Shimrod at last said: "Most interesting! My ideas have been profoundly altered."
"A pity you must depart! Do you intend to return, perhaps, with more thunder-eggs?"
"As soon as possible! In the meantime I would like to take with me a few souvenirs, to keep Irerly fresh in my memory."
"No problem whatever. What strikes your fancy?"
"Well—what about the small glittering objects which show many entrancing colors, thirteen in all? I might well accept a set of those."
"You refer to the florid little pustules which accumulate around certain of our orifices; we think of them as chancres, if you will forgive the word. Take as many as you like."
"In that case, however many will fit into this pouch."
"It will accommodate only a single set. Mank, Idisk! A few of your choicest pustules, if you will! Now, returning to our discussion of teleological anomalies, how do your own savants reconcile the various antic overviews to which we have made reference?"
"Well—in the main, they take the bad with the good."
"Aha! That would be consonant with Original Gnosticism, as I have long suspected. Well, perhaps strong feelings are unwise. You have packed your keepsakes? Good. Incidentally, how will you return? I notice that your sandestins have dissipated into dust."
"I need only follow this line to the portal."
"A clever theory! It implies a whole new and revolutionary logic."
A far mountain ejected high a jet of blue magma, to express displeasure. "As always, Dodar's concepts almost superstitiously range the inconceivable."
"Not so!" declared Dodar stoutly. "A final anecdote to illustrate my point—but no! I see that Shimrod is anxious to depart. A
pleasant journey then!"
Shimrod groped his way along the yarn, sometimes in several directions at once, through clouds of bitter music, across the soft bellies of what he whimsically conceived to be dead ideas.
Green and blue winds thrust from below and above, with such force that he feared for the strength of the yarn, which seemed to have acquired a curious resilience. Finally the ball of yarn reached its original dimension and Shimrod knew that he must be close upon the aperture. He came upon a sandestin in the form of a freshfaced boy, sitting on a rock and holding the end of the yarn.
Shimrod halted. The sandestin rose languidly erect. "You are carrying thirteen baubles?"
"So I am, and I am now ready to return." "Give me the baubles; I must convey them through the whorl." Shimrod demurred. "Better that I carry them. They are too delicate for the care of a subordinate."
The sandestin tossed aside the loose end of yarn and disappeared into green mist, and Shimrod was left holding a useless ball of yarn. Time passed. Shimrod waited, ever more uncomfortable. His protective mantle had frayed to the verge of collapse and his perceptual disks were presenting sets of unreliable images.
The sandestin returned, with the air of one who had nothing better to do. "I am instructed as before. Give me the baubles."

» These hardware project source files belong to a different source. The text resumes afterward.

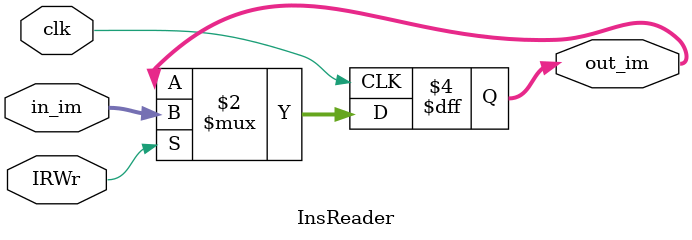
<source format=v>
module InsReader(input [31:0] in_im,  
         input IRWr,  
         input clk, 
         output reg [31:0] out_im  );
always @(posedge clk) begin
        if(IRWr) out_im <= in_im;  
end
endmodule
</source>
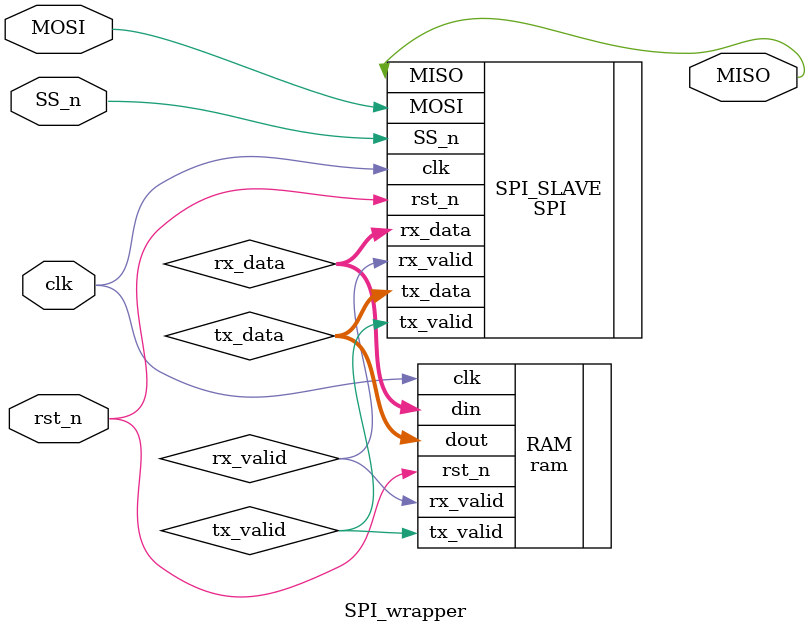
<source format=v>
module SPI_wrapper # (
    parameter MEM_DEPTH = 256, // Memory depth
    parameter ADDR_SIZE = 8 // Address size
    ) (
    input clk, // Clock
    input rst_n, // Asynchronous reset
    input MOSI, // Master out slave in
    input SS_n, // Slave select active low
    output MISO // Master in slave out
    );

    // SPI internal signals
    wire tx_valid, rx_valid;
    wire [7:0] tx_data;
    wire [9:0] rx_data;

    SPI SPI_SLAVE(
        .clk(clk),
        .rst_n(rst_n),
        .SS_n(SS_n),
        .tx_valid(tx_valid),
        .MOSI(MOSI),
        .tx_data(tx_data),
        .rx_data(rx_data),
        .MISO(MISO),
        .rx_valid(rx_valid)
    );

    ram #(
        .MEM_DEPTH(MEM_DEPTH),
        .ADDR_SIZE(ADDR_SIZE)
    ) RAM(
        .clk(clk),
        .rst_n(rst_n),
        .din(rx_data),
        .rx_valid(rx_valid),
        .dout(tx_data),
        .tx_valid(tx_valid)
    );
endmodule
</source>
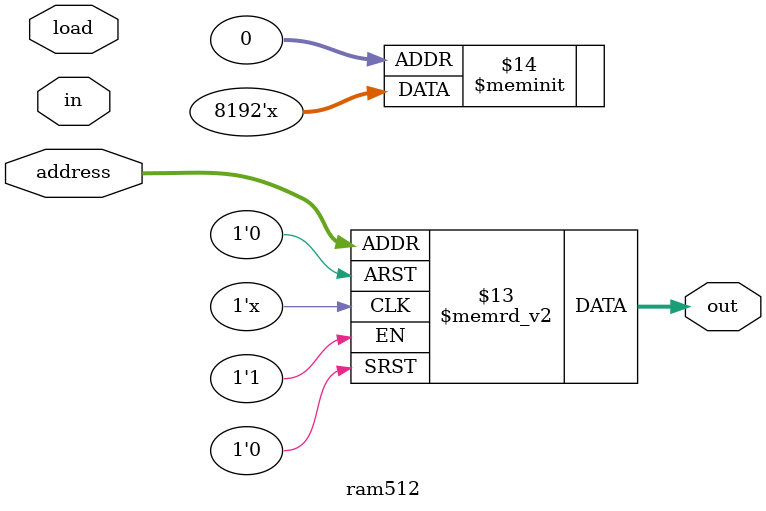
<source format=v>
module ram512(input [15:0] in, input [8:0] address, input load, output reg [15:0] out);
    reg [15:0] ram [511:0];

    always @ (*) begin
        if (load) begin
            ram[address] <= in;
        end
        out = ram[address];
    end

endmodule
</source>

"Not one. Does your mistress consider me such a mooncalf?"
The sandestin departed into a tangle of green membranes, looking with sardonic finality back over its shoulder.
Shimrod sighed. Faithlessness, utter and absolute, had been proved. From his pouch he brought those articles provided by Murgen: a sandestin of that sort known as a hexamorph, several capsules of gas, and a tile inscribed with the spell of Invincible Thrust.